▶ **ENTRIES PROVIDED**:
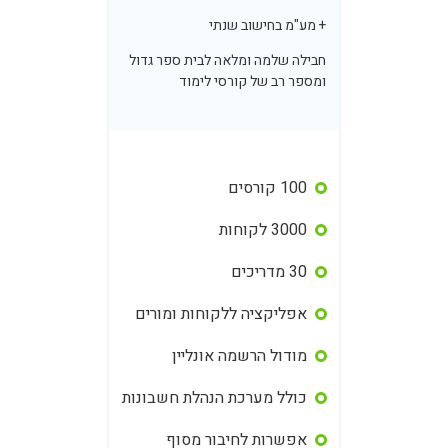
+ מע"מ בחישוב שנתי
חבילה שלמה ומלאה לבית ספר גדול
ומספר רב של קורסי לימוד
100 קורסים
3000 לקוחות
30 מדריכים
אפליקציה ללקוחות ומורים
מודול הרשמה אונליין
כולל מערכת הנהלת חשבונות
אפשרות לחיבור מסוף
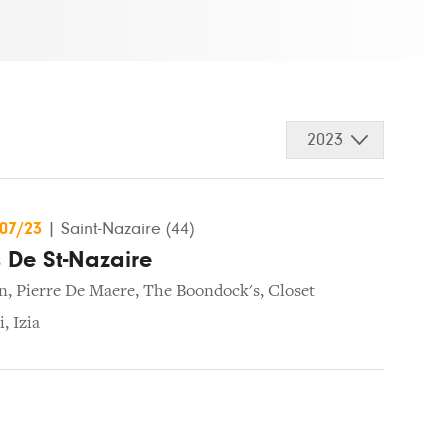
2023
/07/23
|
Saint-Nazaire (44)
s De St-Nazaire
n
,
Pierre De Maere
,
The Boondock's
,
Closet
i
,
Izia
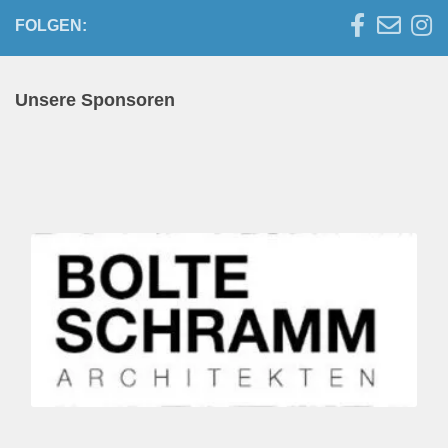
FOLGEN:
Unsere Sponsoren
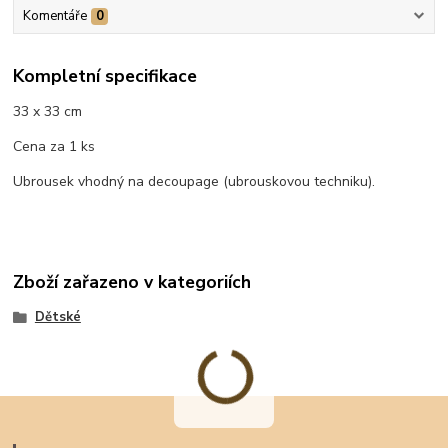
Komentáře
0
Kompletní specifikace
33 x 33 cm
Cena za 1 ks
Ubrousek vhodný na decoupage (ubrouskovou techniku).
Zboží zařazeno v kategoriích
Dětské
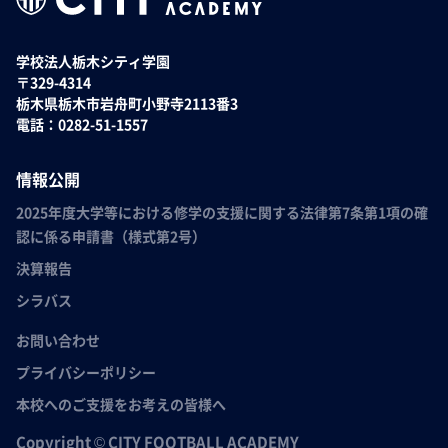
学校法人栃木シティ学園
〒329-4314
栃木県栃木市岩舟町小野寺2113番3
電話：0282-51-1557
情報公開
2025年度大学等における修学の支援に関する法律第7条第1項の確
認に係る申請書（様式第2号）
決算報告
シラバス
お問い合わせ
プライバシーポリシー
本校へのご支援をお考えの皆様へ
Copyright © CITY FOOTBALL ACADEMY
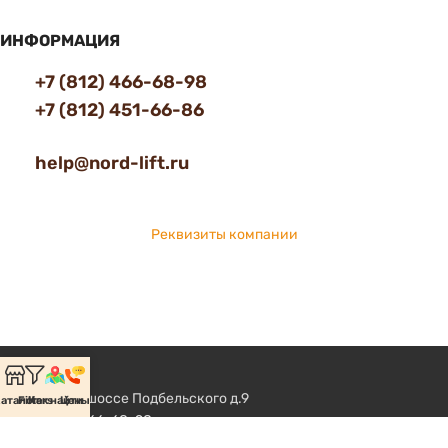
ИНФОРМАЦИЯ
+7 (812) 466-68-98
+7 (812) 451-66-86
help@nord-lift.ru
Реквизиты компании
Пушкин, шоссе Подбельского д.9
аталог
Filters
Как найти
Цены
+7 (812) 466-68-98
+7 (812) 451-66-86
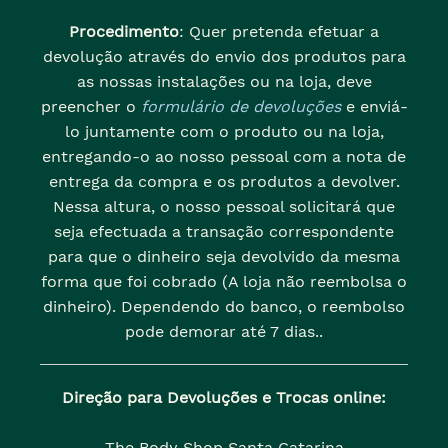
Procedimento
: Quer pretenda efetuar a
devolução através do envio dos produtos para
as nossas instalações ou na loja, deve
preencher o
formulário de devoluções
e enviá-
lo juntamente com o produto ou na loja,
entregando-o ao nosso pessoal com a nota de
entrega da compra e os produtos a devolver.
Nessa altura, o nosso pessoal solicitará que
seja efectuada a transação correspondente
para que o dinheiro seja devolvido da mesma
forma que foi cobrado (A loja não reembolsa o
dinheiro). Dependendo do banco, o reembolso
pode demorar até 7 dias..
Direção para Devoluções e Trocas online:
The Body Shop Santa Catarina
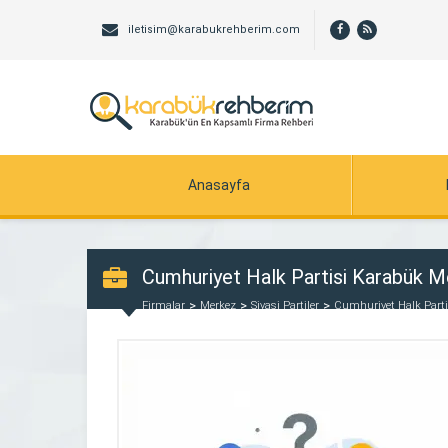
iletisim@karabukrehberim.com
Anasayfa
Cumhuriyet Halk Partisi Karabük Me
Firmalar
Merkez
Siyasi Partiler
Cumhuriyet Halk Parti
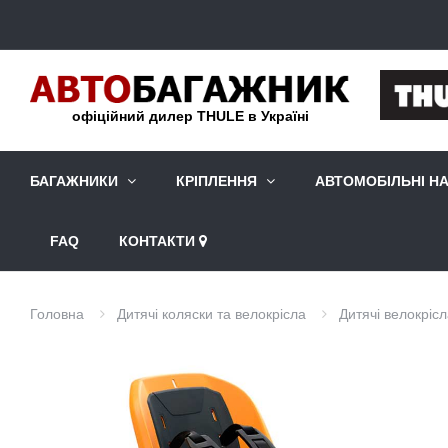
офіційний дилер THULE в Україні
БАГАЖНИКИ
КРІПЛЕННЯ
АВТОМОБІЛЬНІ Н
FAQ
КОНТАКТИ
Головна
Дитячі коляски та велокрісла
Дитячі велокріс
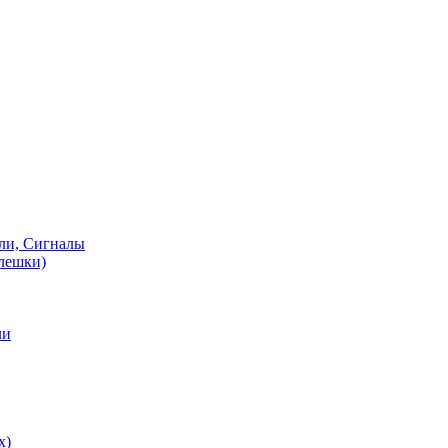
ели, Сигналы
флешки)
ли
х)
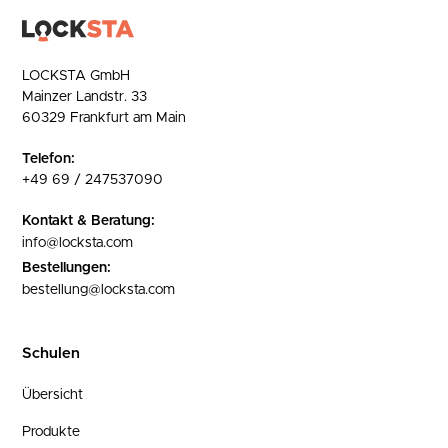
LOCKSTA GmbH
Mainzer Landstr. 33
60329 Frankfurt am Main
Telefon:
+49 69 / 247537090
Kontakt & Beratung:
info@locksta.com
Bestellungen:
bestellung@locksta.com
Schulen
Übersicht
Produkte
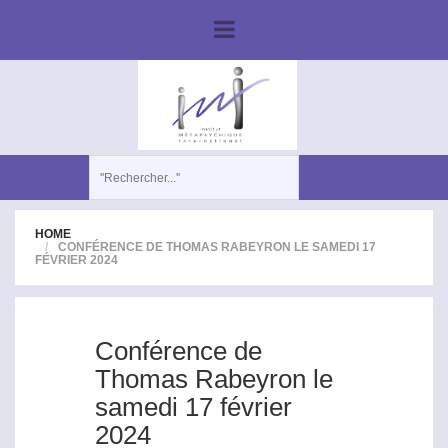
HOME
CONFÉRENCE DE THOMAS RABEYRON LE SAMEDI 17
FÉVRIER 2024
Conférence de
Thomas Rabeyron le
samedi 17 février
2024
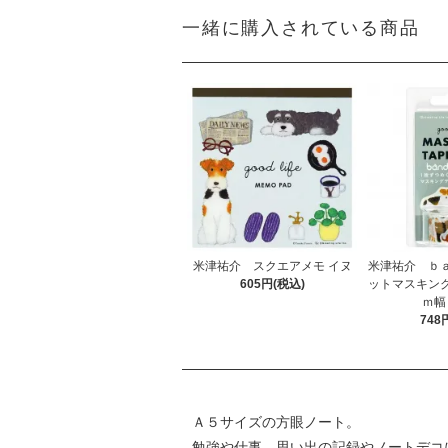
一緒に購入されている商品
米津祐介 スクエアメモ イヌ
米津祐介 ｂ
605円(税込)
ットマスキン
ｍ幅
748
Ａ５サイズの方眼ノート。
勉強や仕事、思い出の記録やノートデコ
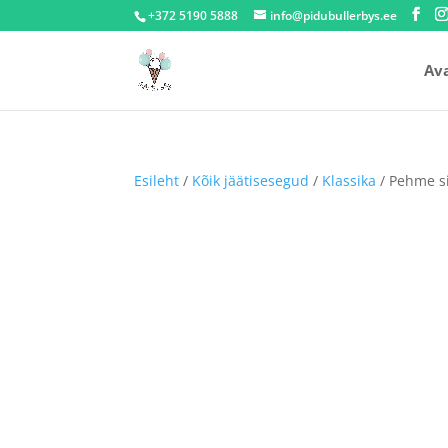
+372 5190 5888
info@pidubullerbys.ee
Av
Esileht
/
Kõik jäätisesegud
/
Klassika
/ Pehme s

▶ **WHAT THE EXERCISE ASKS**: Write every line of text in the records as a JSON list of strings, with one string per line and blank lines dropped. Leave the pictures out.

▶ **SOLUTION TO THIS EXERCISE**:
[
  "+ מע\"מ בחישוב שנתי",
  "חבילה שלמה ומלאה לבית ספר גדול",
  "ומספר רב של קורסי לימוד",
  "100 קורסים",
  "3000 לקוחות",
  "30 מדריכים",
  "אפליקציה ללקוחות ומורים",
  "מודול הרשמה אונליין",
  "כולל מערכת הנהלת חשבונות",
  "אפשרות לחיבור מסוף",
  "2023",
  "/07/23",
  "|",
  "Saint-Nazaire (44)",
  "s De St-Nazaire",
  "n",
  ",",
  "Pierre De Maere",
  ",",
  "The Boondock's",
  ",",
  "Closet",
  "i",
  ",",
  "Izia",
  "FOLGEN:",
  "Unsere Sponsoren",
  "Komentáře",
  "0",
  "Kompletní specifikace",
  "33 x 33 cm",
  "Cena za 1 ks",
  "Ubrousek vhodný na decoupage (ubrouskovou techniku).",
  "Zboží zařazeno v kategoriích",
  "Dětské",
  "学校法人栃木シティ学園",
  "〒329-4314",
  "栃木県栃木市岩舟町小野寺2113番3",
  "電話：0282-51-1557",
  "情報公開",
  "2025年度大学等における修学の支援に関する法律第7条第1項の確",
  "認に係る申請書（様式第2号）",
  "決算報告",
  "シラバス",
  "お問い合わせ",
  "プライバシーポリシー",
  "本校へのご支援をお考えの皆様へ",
  "Copyright © CITY FOOTBALL ACADEMY",
  "ИНФОРМАЦИЯ",
  "+7 (812) 466-68-98",
  "+7 (812) 451-66-86",
  "help@nord-lift.ru",
  "Реквизиты компании",
  "Пушкин, шоссе Подбельского д.9",
  "аталог",
  "Filters",
  "Как найти",
  "Цены",
  "+7 (812) 466-68-98",
  "+7 (812) 451-66-86",
  "Procedimento",
  ": Quer pretenda efetuar a",
  "devolução através do envio dos produtos para",
  "as nossas instalações ou na loja, deve",
  "preencher o",
  "formulário de devoluções",
  "e enviá-",
  "lo juntamente com o produto ou na loja,",
  "entregando-o ao nosso pessoal com a nota de",
  "entrega da compra e os produtos a devolver.",
  "Nessa altura, o nosso pessoal solicitará que",
  "seja efectuada a transação correspondente",
  "para que o dinheiro seja devolvido da mesma",
  "forma que foi cobrado (A loja não reembolsa o",
  "dinheiro). Dependendo do banco, o reembolso",
  "pode demorar até 7 dias..",
  "Direção para Devoluções e Trocas online:",
  "The Body Shop Santa Catarina",
  "iletisim@karabukrehberim.com",
  "Anasayfa",
  "Cumhuriyet Halk Partisi Karabük Me",
  "Firmalar",
  "Merkez",
  "Siyasi Partiler",
  "Cumhuriyet Halk Parti",
  "офіційний дилер THULE в Україні",
  "БАГАЖНИКИ",
  "КРІПЛЕННЯ",
  "АВТОМОБІЛЬНІ Н",
  "FAQ",
  "КОНТАКТИ",
  "Головна",
  "Дитячі коляски та велокрісла",
  "Дитячі велокріс",
  "ели, Сигналы",
  "флешки)",
  "ли",
  "х)",
  "LOCKSTA GmbH",
  "Mainzer Landstr. 33",
  "60329 Frankfurt am Main",
  "Telefon:",
  "+49 69 / 247537090",
  "Kontakt & Beratung:",
  "info@locksta.com",
  "Bestellungen:",
  "bestellung@locksta.com",
  "Schulen",
  "Übersicht",
  "Produkte",
  "HOME",
  "CONFÉRENCE DE THOMAS RABEYRON LE SAMEDI 17",
  "FÉVRIER 2024",
  "Conférence de",
  "Thomas Rabeyron le",
  "samedi 17 février",
  "2024",
  "一緒に購入されている商品",
  "米津祐介 スクエアメモ イヌ",
  "米津祐介 ｂ",
  "605円(税込)",
  "ットマスキン",
  "ｍ幅",
  "748",
  "Ａ５サイズの方眼ノート。",
  "勉強や仕事、思い出の記録やノートデコ",
  "+372 5190 5888",
  "info@pidubullerbys.ee",
  "Av",
  "Esileht",
  "/",
  "Kõik jäätisesegud",
  "/",
  "Klassika",
  "/ Pehme s"
]